Advanced Data Visualization for Data Science in Python

How to make cool, fully interactive graphics with one line of Python

image

Undervalued misconception is one of many harmful cognitive biasesvictims of which are people. It belongs to our tendency to continue to devote time and resources to the lost cause, because we have already spent – drowned – so much time in pursuit. The undervalued misconception applies to staying on a bad job longer than we should, slavishly working on a project, even when it is clear that it will not work, and yes, continuing to use the tedious, outdated charting library – matplotlib – when there are more effective, interactive, and more attractive alternatives.

Over the past few months, I realized that the only reason I use matplotlib is the hundreds of hours I spent on learning complex syntax.

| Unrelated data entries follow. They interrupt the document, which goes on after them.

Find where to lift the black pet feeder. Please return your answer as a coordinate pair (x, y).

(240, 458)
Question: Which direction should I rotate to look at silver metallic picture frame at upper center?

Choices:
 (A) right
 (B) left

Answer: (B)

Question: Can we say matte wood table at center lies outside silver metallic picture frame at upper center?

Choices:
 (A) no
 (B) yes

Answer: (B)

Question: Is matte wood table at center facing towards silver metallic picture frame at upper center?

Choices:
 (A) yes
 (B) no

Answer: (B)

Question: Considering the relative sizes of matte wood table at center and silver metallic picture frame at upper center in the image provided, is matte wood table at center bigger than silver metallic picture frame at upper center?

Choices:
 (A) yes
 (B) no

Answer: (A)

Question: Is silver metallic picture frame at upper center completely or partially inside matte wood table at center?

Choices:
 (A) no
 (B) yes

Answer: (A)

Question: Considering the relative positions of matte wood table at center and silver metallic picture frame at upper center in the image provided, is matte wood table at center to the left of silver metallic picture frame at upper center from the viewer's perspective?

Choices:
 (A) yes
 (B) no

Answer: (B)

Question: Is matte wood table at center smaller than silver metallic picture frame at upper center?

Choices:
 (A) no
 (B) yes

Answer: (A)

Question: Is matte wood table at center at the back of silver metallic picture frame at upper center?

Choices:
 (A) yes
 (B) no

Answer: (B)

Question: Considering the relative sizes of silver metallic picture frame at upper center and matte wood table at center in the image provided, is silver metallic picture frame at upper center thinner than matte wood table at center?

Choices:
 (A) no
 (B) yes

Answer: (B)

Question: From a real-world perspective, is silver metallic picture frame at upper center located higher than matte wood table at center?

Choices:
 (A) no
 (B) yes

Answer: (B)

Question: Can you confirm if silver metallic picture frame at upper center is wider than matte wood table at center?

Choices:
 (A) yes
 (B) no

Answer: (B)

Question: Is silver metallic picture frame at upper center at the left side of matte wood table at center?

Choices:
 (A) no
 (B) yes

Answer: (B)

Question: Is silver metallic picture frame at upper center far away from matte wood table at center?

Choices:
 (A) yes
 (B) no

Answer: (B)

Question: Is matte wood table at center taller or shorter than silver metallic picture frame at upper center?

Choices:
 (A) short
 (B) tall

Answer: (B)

These difficulties lead to hours of frustration by figuring out on StackOverflow how format dates or add second y axis. Fortunately, this is a great time to plot in Python, and after exploring options, the clear winner – in terms of ease of use, documentation and functionality – is plotly library. In this article, we dive right into plotly, learning how to create better graphics in less time — often with a single line of code.

All the code for this article is available on github. All graphs are interactive and can be viewed on NBViewer.

image

Plotly Overview

Package plotly for Python is an open source library, built on plotly.jswhich, in turn, is built on d3.js. We will use a wrapper over plotly called cufflinksdesigned to work with Pandas DataFrame So, our stack cufflinks> plotly> plotly.js> d3.js – this means that we get the efficiency of programming in Python with incredible interactive graphics capabilities d3.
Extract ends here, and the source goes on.